::: Metin Bölümü :::
• üst edit: burada yaşadığım durumu analiz ederken kendinizi benim yerime koymanızı, nişan günümde nasıl bir stres yaşadığımı tahayyül etmenizi rica ediyorum. siparişi internetten oluşturmadım çünkü, belirtmem gereken durumları telefonda daha rahat ifade edebileceğimi düşündüm. ancak vakit buldum da paylaşıyorum yaşadığım durumu.

    15 haziran salı günü, 19 haziran cumartesi günü olacak nişan organizasyonum için 6.6 kg(3 adet 2.2 kg lık standart tepsi)+1 kg olacak şekilde toplam 7.6 kg baklava siparişi vermek için koçak baklavayı aradım. aynı gün birkaç defa kendileri ile iletişime geçtim. bu görüşmelerin birinde yetkili kişi ile de konuşup siparişimi netleştirdim, ücreti eft olarak gönderdim, gerekli notları almalarını sağladım.
    16 haziran çarşamba günü teyit amaçlı yine aradım, herhangi bir sorun olmadığını, "zaten kurumsal bir markadan sipariş oluşturduğumu ve bunun için de içimi ferah tutmam gerektiğini" ifade ettiler.
    18 haziran cuma günü geldi. bugün siparişim, otobüs ile gaziantep'ten ankara'ya akşam saatlerinde yola çıkacaktı. bu arada baklava kargoları ya otobüs ile, ya da baklava için özel kargolarla gönderiliyor. neyse cuma günü kargo çıkmadan yine bir görüşme gerçekleştirdim. tam 4 dakika konuştum, yine ısrarla teyit aldım. şöyle sorun yok böyle sorun yok derken, siparişi otobüse verdiklerinde beni arayacak ve gerekli bilgileri vereceklerini söylediler. akşam saatlerinde gelen aramada siparişi otobüse teslim etmiş olduklarını yetkili kişi bana bildirdi. tekrar tekrar sordum, kaç tepsi verildi, kaç kg olarak otobüse verdiniz diye. bana aynen şunu söyledi yetkili şahıs: "efendim hiçbir sorun yok paketiniz eksiksiz verildi rahat olun." iyi tamam dedim. ertesi gün yani nişan günüm olan 19 haziran cumartesi sabahı 7.00'da gelen otobüsteki baklavaları almak için bagaj bölümüne gittim. muavin baktı baktı oradaki baklava tepsileri arasında benim ismimde sadece 1 kg'lık bir kutu var başka da hiçbir şey yok. şoför geldi konuya dahil oldu bulamadılar. ellerindeki notlara baktıklarında teslim aldıkları paketlerde benim ismime sadece 1 kg'lık paket bırakıldığı bilgisi vardı. saat sabah 7 civarı, nişanım saat 13.00'da. ne yapacağımı şaşırdım. bir ton işim gücüm var, ben baklava ile uğraşıyorum. saatlerce bu meseleyle vakit kaybettim.
:::
§ Alıştırma: Baklava siparişini anlatan metinde "15 haziran salı" sözleriyle başlayıp "notları almalarını sağladım." sözleriyle biten bölümü hiçbir değişiklik yapmadan yazınız.
::: İncelenecek Veriler :::
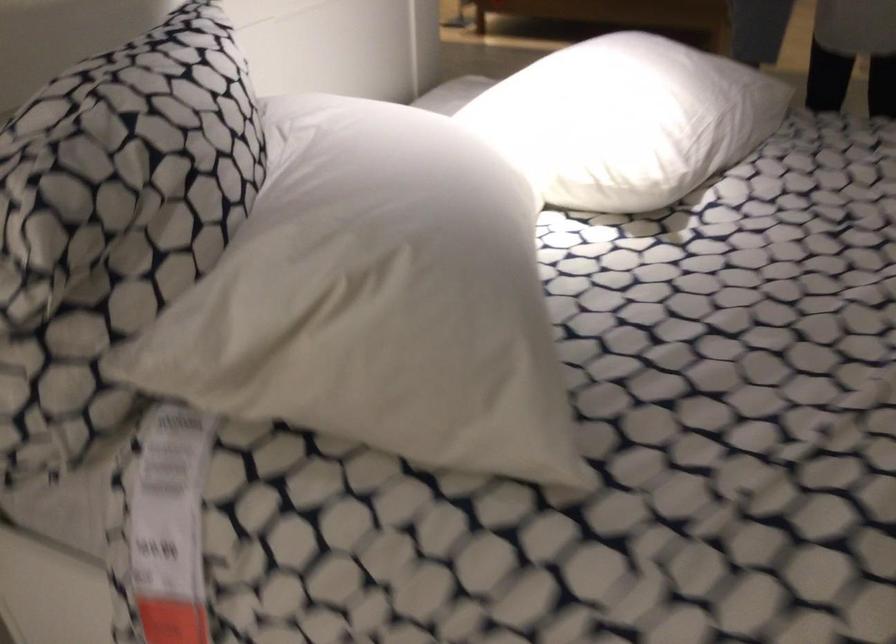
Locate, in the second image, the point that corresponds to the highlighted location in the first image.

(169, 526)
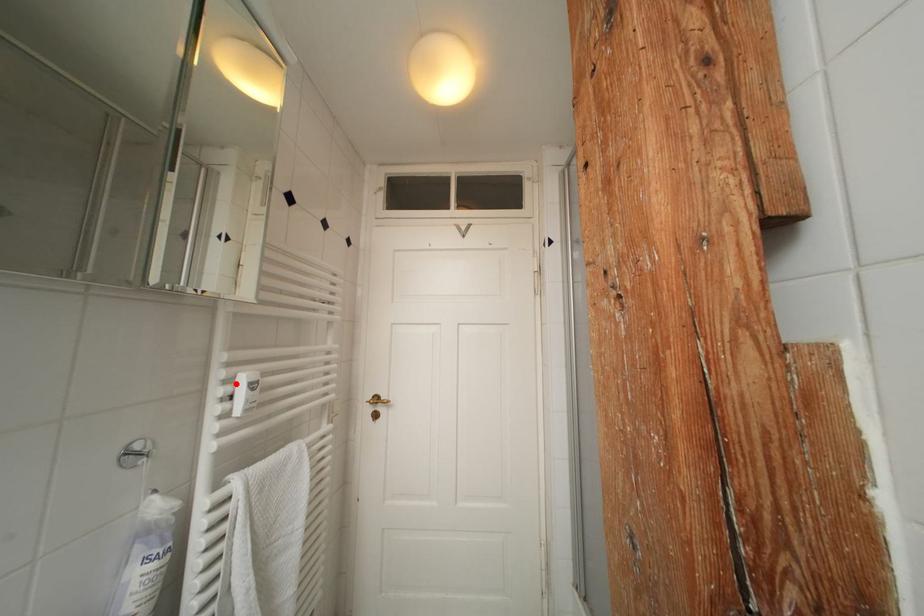
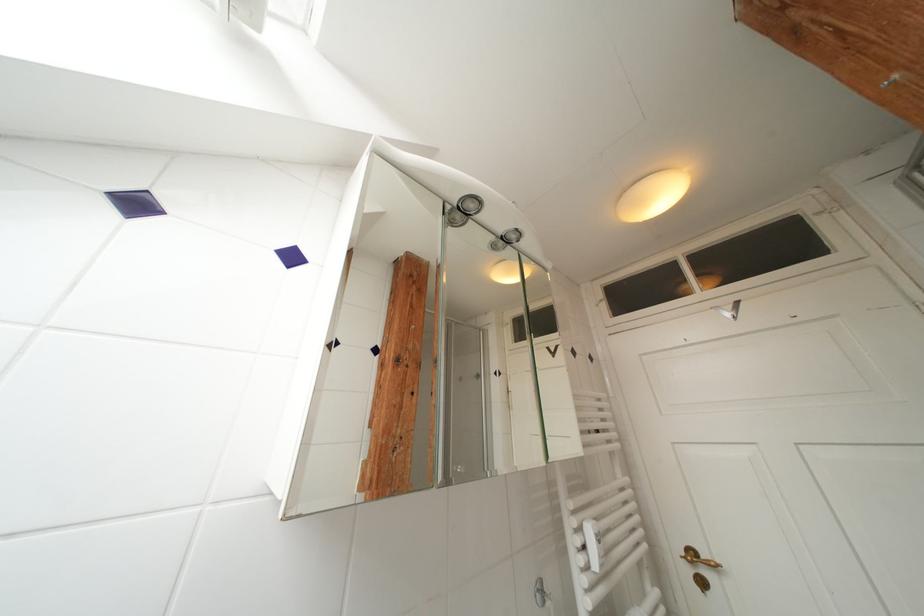
Find the pixel in the second image that matches the highlighted location in the first image.

(586, 533)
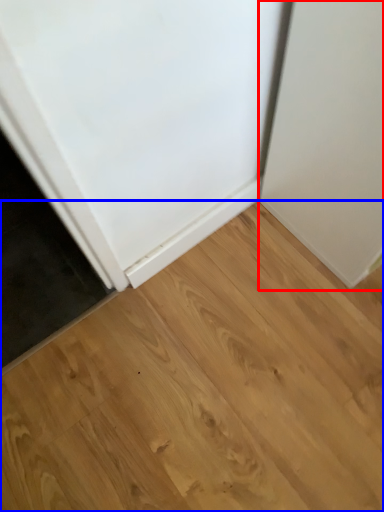
Question: Among these objects, which one is farthest to the camera, door (highlighted by a red box) or hardwood (highlighted by a blue box)?

Choices:
 (A) door
 (B) hardwood

Answer: (B)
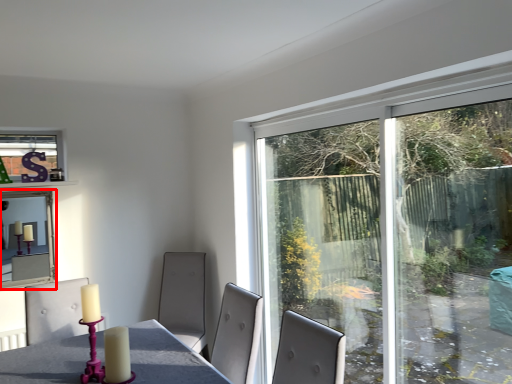
Question: From the image's perspective, what is the correct spatial relationship of window screen (annotated by the red box) in relation to window?

Choices:
 (A) above
 (B) below

Answer: (B)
:::
§ Yazılı Yanıt:
15 haziran salı günü, 19 haziran cumartesi günü olacak nişan organizasyonum için 6.6 kg(3 adet 2.2 kg lık standart tepsi)+1 kg olacak şekilde toplam 7.6 kg baklava siparişi vermek için koçak baklavayı aradım. aynı gün birkaç defa kendileri ile iletişime geçtim. bu görüşmelerin birinde yetkili kişi ile de konuşup siparişimi netleştirdim, ücreti eft olarak gönderdim, gerekli notları almalarını sağladım.